JIS News

Over the past four years, more than 500 teachers have been recruited from Jamaica to work in the United Kingdom (UK) and for some, the long separation from family and friends coupled with cultural and social shocks, has made the experience daunting.
There is however one organization that is providing support to these teachers, to help them cope and to better integrate themselves into the UK society.
This organization, called the Association of Jamaican Teachers UK, provides a support base and acts as a network for Jamaican teachers in that country. The association was founded some two-years ago by Teddy Burton, who is himself a Jamaican teacher who migrated to England in 2001.
“You will of course imagine that when the whole mass recruitment of teachers started, a whole lot of people came leaving families and friends behind, and to have arrived in a country where many did not have any relatives or did not know anyone, there was need for some kind of belonging,” Mr. Burton tells JIS News in an interview.
He pointed out that some of the teachers were also concerned about the terms and conditions of their contracts. “People were facing a number of issues as there was misinformation at the time of recruitment and some people did not find a sound footing when they came (to the UK) because they found the information they received to be incorrect. So, with that kind of similar experience among a number of teachers, we thought that by coming together, we could network and support each other,” he informed.

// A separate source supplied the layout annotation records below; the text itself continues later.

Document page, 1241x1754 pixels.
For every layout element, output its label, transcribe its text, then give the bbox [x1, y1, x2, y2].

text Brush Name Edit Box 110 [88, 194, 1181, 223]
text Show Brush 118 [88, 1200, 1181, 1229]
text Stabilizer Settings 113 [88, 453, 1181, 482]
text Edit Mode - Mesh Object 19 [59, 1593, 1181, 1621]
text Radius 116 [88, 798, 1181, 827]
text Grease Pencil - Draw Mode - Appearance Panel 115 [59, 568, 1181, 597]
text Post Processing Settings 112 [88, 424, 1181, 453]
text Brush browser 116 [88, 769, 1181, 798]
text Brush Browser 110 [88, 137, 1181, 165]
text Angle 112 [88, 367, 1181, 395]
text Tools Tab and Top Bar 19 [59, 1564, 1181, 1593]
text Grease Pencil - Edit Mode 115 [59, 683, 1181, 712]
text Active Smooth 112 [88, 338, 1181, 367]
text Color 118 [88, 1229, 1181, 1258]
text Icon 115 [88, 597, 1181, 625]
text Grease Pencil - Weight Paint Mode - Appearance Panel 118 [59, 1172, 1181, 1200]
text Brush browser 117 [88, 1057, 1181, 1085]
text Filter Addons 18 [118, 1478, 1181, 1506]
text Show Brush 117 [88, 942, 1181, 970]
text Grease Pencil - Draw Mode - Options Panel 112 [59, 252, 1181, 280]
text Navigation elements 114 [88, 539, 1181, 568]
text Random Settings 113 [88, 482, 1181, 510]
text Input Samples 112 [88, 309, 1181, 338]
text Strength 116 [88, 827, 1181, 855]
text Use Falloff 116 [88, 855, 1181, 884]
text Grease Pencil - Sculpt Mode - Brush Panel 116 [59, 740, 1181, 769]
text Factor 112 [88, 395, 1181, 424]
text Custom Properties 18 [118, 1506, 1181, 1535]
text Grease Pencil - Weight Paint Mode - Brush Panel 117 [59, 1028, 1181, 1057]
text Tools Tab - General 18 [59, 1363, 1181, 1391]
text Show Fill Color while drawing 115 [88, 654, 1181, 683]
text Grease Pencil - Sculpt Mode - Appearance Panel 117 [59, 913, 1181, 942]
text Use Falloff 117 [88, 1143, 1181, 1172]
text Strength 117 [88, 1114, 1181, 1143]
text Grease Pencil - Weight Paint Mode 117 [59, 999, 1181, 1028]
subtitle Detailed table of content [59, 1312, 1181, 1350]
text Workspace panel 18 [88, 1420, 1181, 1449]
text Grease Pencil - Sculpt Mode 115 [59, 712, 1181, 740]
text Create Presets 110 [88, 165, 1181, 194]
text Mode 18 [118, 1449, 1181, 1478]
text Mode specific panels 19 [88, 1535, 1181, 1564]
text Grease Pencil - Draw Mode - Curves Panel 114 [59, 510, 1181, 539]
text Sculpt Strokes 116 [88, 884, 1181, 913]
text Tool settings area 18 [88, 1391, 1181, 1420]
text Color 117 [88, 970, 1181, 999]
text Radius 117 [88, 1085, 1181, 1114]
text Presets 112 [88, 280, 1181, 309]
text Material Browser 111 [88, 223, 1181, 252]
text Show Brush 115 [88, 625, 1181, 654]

The association is based in London with a membership of about 100 teachers. Mr. Burton points out that the association collaborates with a similar group in Birmingham, as the aim is to provide support for all Jamaican teachers.
“At the moment we are in contact with in excess of 100 teachers but we know that there are hundreds of Jamaican teachers and our hope is that we will be able to find them wherever they are,” he stated.
The group has been gathering information on the issues surrounding the status of the recruited teachers and has also compiled information from the education authorities and teacher training agencies.
A website has now been established, which Mr. Burton says, will provide teachers with information to help them enhance their standing in the UK. Most of the teachers recruited from Jamaica are classified as untrained teachers and the association wants this to change.
“As it stands, there is no room for upward mobility without qualified teacher status and there are also pay related issues, especially in a situation where we have no recourse to public funds or services”, he points out.
The association has also forged links with one of the UK’s largest teachers’ unions, the National Union of Teachers (NUT), and that organization’s Deputy General Secretary, Steve Sinnott, is supporting the association in trying to improve the status of the Jamaican teachers.
“We believe that the issue of teacher recruitment should be done in a managed way; in a way in which the interests of teachers are protected, in a way in which the education systems (in the host and donor countries) are protected, in a way in which the international objectives for education are respected, and at the same time, that the teachers themselves have access to all of the support mechanisms and the rights and entitlements of teachers of the host country,” Mr. Sinnot stated.